Bundesbank President Weidmann has not hid his ambition, and many observers recognize him as the front-runner.  Still, we had been persuaded that with Draghi’s extraordinary policies, many Germans felt it went too far, would be coming to an end, in any event. It was not so important that a German oversaw the unpleasant and unloved task of removing the proverbial punchbowl.  Instead, we suggested Merkel could push for a bigger and more significant prize: the presidency of the European Commission.  This would put Germany and the creditors in position to lay the foundation for a new era.  

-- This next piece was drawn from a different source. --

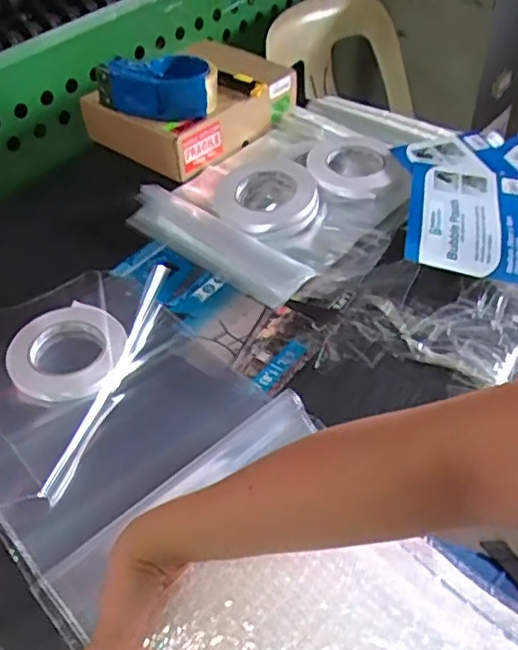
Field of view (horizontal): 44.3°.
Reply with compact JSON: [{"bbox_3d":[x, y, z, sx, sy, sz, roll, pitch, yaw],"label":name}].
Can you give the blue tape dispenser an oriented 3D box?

However, EMU’s economic performance is making it difficult for the ECB.  After a strong showing in 2017 and especially in the fourth quarter, the entire region slowed in Q1 18.  The ECB played up the transitory factors, like weather, a particularly bad flu season, and some labor strife. There has been little improvement, and that was underscored by the flash May PMI released earlier today.  It unexpectedly fell to 54.1 (from 55.1) and is the lowest since November 2016.  Given some of the forward-looking measures, there is little to hang one’s hat on for near-term improvement.  There has also been the lack of progress on prices (May’s flash core CPI was 0.7%.  It bottomed at 0.6% in early 2015). 

The weaker euro on a trade-weighted basis (~2% since peaking in early March) and sharply higher oil prices suggest that the ECB’s staff may tweak its inflation forecasts higher in June, but shave growth estimates.  Investors perceive that there is still a broad consensus to finish the asset purchases this year.  What seems to be more of an issue is when to adjust the other elements of the unorthodox monetary policy, including the negative deposit rate.  

The hawkish observers expected the ECB to deliver the first rate hike in March.  The less hawkish observers saw the first hike near mid-2019.  The doves did not expect a rate hike under Drahgi’s watch.  The recent string of data is prompting a re-evaluation.  The implied yield of the December 2019 Euribor futures contract is falling to new lows for the year, and it has fallen a little more than 25 bp since the end of January. The implied yield is slightly negative (three-five basis points). And this a for a three-month deposit beginning at the end of next year.   

The bottom line is that the economic performance has raised questions about the ECB’s path after the asset purchases are completed.  Perhaps, if Merkel, is going to follow Xi’s example, she may not want to choose between the EC presidency and the ECB presidency. Merkel may seek both.